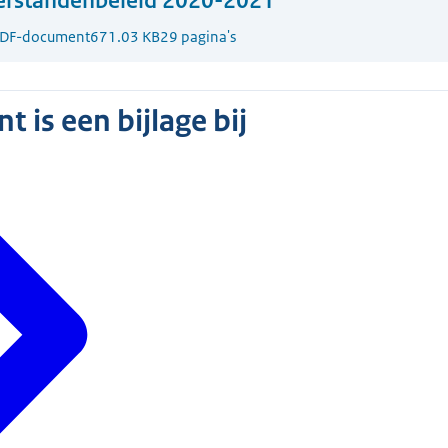
erstandenbeleid 2020-2021
DF-document
671.03 KB
29 pagina's
 is een bijlage bij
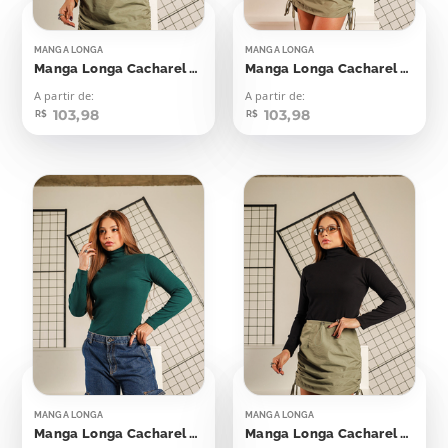
MANGA LONGA
MANGA LONGA
Manga Longa Cacharel Canelada Marrom Malte
Manga Longa Cacharel Canelada Stone Green
A partir de:
A partir de:
103,98
103,98
R$
R$
MANGA LONGA
MANGA LONGA
Manga Longa Cacharel Canelada Verde Noturno
Manga Longa Cacharel Canelada Preta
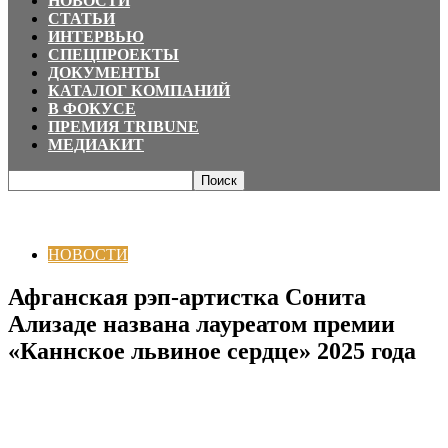
НОВОСТИ
СТАТЬИ
ИНТЕРВЬЮ
СПЕЦПРОЕКТЫ
ДОКУМЕНТЫ
КАТАЛОГ КОМПАНИЙ
В ФОКУСЕ
ПРЕМИЯ TRIBUNE
МЕДИАКИТ
Главная
НОВОСТИ
Афганская рэп-артистка Сонита Ализаде названа
лауреатом премии «Каннское львиное сердце» 2025 года
НОВОСТИ
Афганская рэп-артистка Сонита
Ализаде названа лауреатом премии
«Каннское львиное сердце» 2025 года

*-*-*

Reproduce verbatim the stretch of lines beginning with the one containing "КАТАЛОГ КОМПАНИЙ" and ending at the close of the entries above.

КАТАЛОГ КОМПАНИЙ
В ФОКУСЕ
ПРЕМИЯ TRIBUNE
МЕДИАКИТ
Главная
НОВОСТИ
Афганская рэп-артистка Сонита Ализаде названа
лауреатом премии «Каннское львиное сердце» 2025 года
НОВОСТИ
Афганская рэп-артистка Сонита
Ализаде названа лауреатом премии
«Каннское львиное сердце» 2025 года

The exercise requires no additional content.